23 ¶And when they came to Marah, they could not drink of the waters of Marah, for they were bitter: therefore the name of it was called Marah.
So, after that hair-raising experience with the Egyptian armies, the children of Israel, yes, that would be men, women, and children, had to trudge through the desert for three days with no water and I'm assuming very little food as well. People start dying after three days of no water! Who wouldn't have begun to murmur having to watch their wives and children suffer and starve and thirst to the point of death? And then on top of all that, how would it feel to finally get to a spring only to find that it is bitter and undrinkable? Sounds to me like it would be the straw that broke the camel's back. It was only after all this that the children of Israel did what they are so (in)famous for:
24 And the people murmured against Moses, saying, What shall we drink?
I want to be more kind to the children of Israel now. The afflictions they went through were truly severe and abjectly humbling. I surely would have cast my voice in with the murmurers, and much worse. Ya, me, I'm the guy who has a hard time fasting once a month for two meals. I don't want to think about the state I'd be in after three days of such suffering.
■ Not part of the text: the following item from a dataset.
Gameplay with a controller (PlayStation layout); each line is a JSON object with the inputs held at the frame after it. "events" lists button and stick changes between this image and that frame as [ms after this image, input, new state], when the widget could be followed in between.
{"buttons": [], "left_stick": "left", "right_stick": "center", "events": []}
Perhaps we can learn to be more wise then our ancient ancestors in this one sense: what if the children of Israel had spent those three days fervently and constantly praying to the Lord for a source of water? What if they would have gone to Moses in faith, though in their extremity, and given thanks to Moses and to God for their deliverance, and humbly entreated him to supplicate the Lord and offered their whole souls and strength in helping to solve the vexing problem of finding water? Perhaps all they needed was a slight attitude adjustment and then maybe it would have been said of them not that they murmured against Moses, but that they only entreated him for the sake of their starving families or something like that. We know from the scriptures that gratitude can bring miracles. The Lord Himself gave thanks for a few meager fishes and loaves of bread that had been brought, and a miracle occurred in which many thousands of hungry people were fed by the same.